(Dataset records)
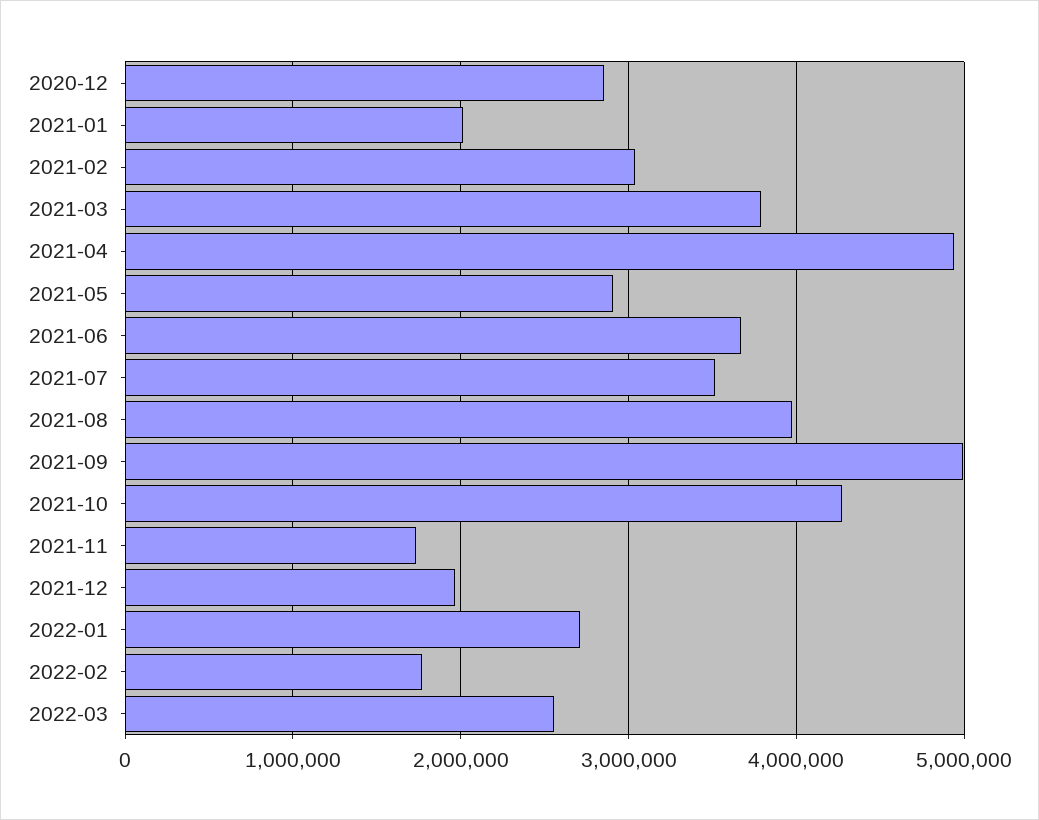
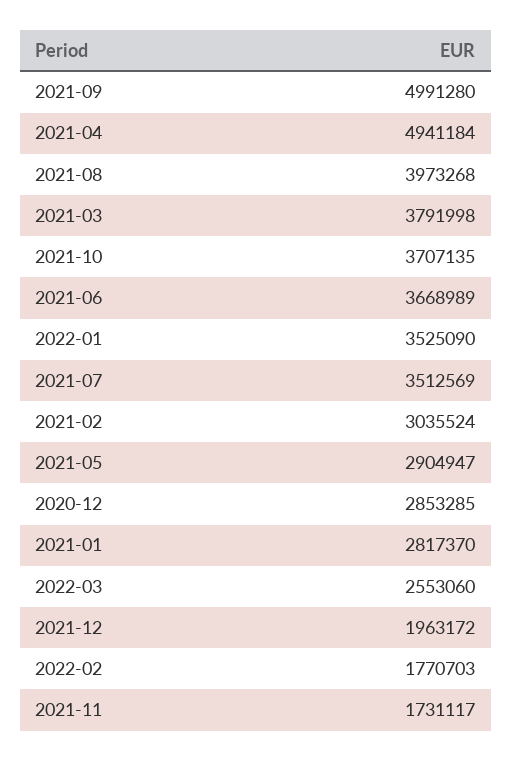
2021-01: 2000000 -> 2817370
2021-10: 4300000 -> 3707135
2022-01: 2700000 -> 3525090

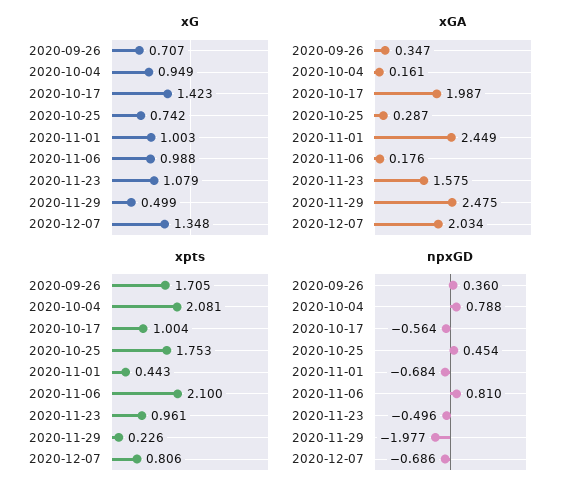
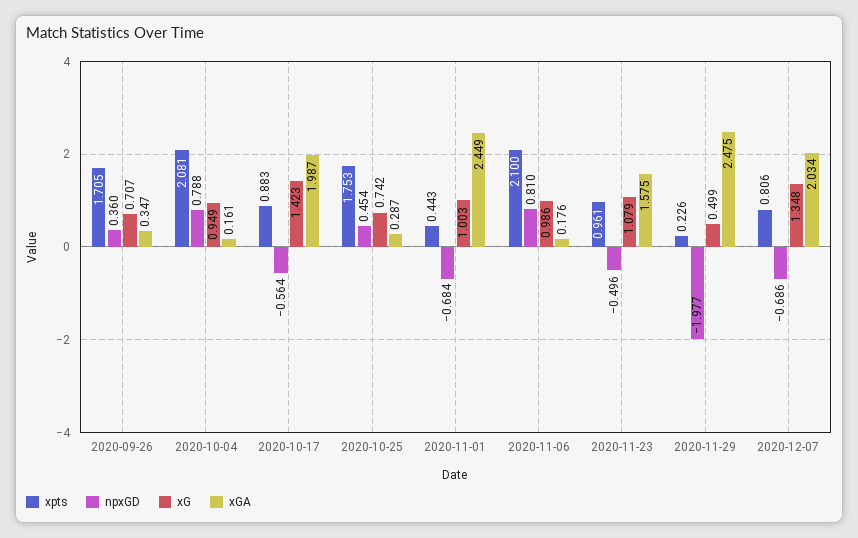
xG, 2020-11-06: 0.988 -> 0.986
xpts, 2020-10-17: 1.004 -> 0.883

# [HOW TO COMPLETE THIS TASK]
Now write out the data word for word, skipping every picture in it.

# [RESPONSE TO THE TASK]
2021-01: 2000000 -> 2817370
2021-10: 4300000 -> 3707135
2022-01: 2700000 -> 3525090

xG, 2020-11-06: 0.988 -> 0.986
xpts, 2020-10-17: 1.004 -> 0.883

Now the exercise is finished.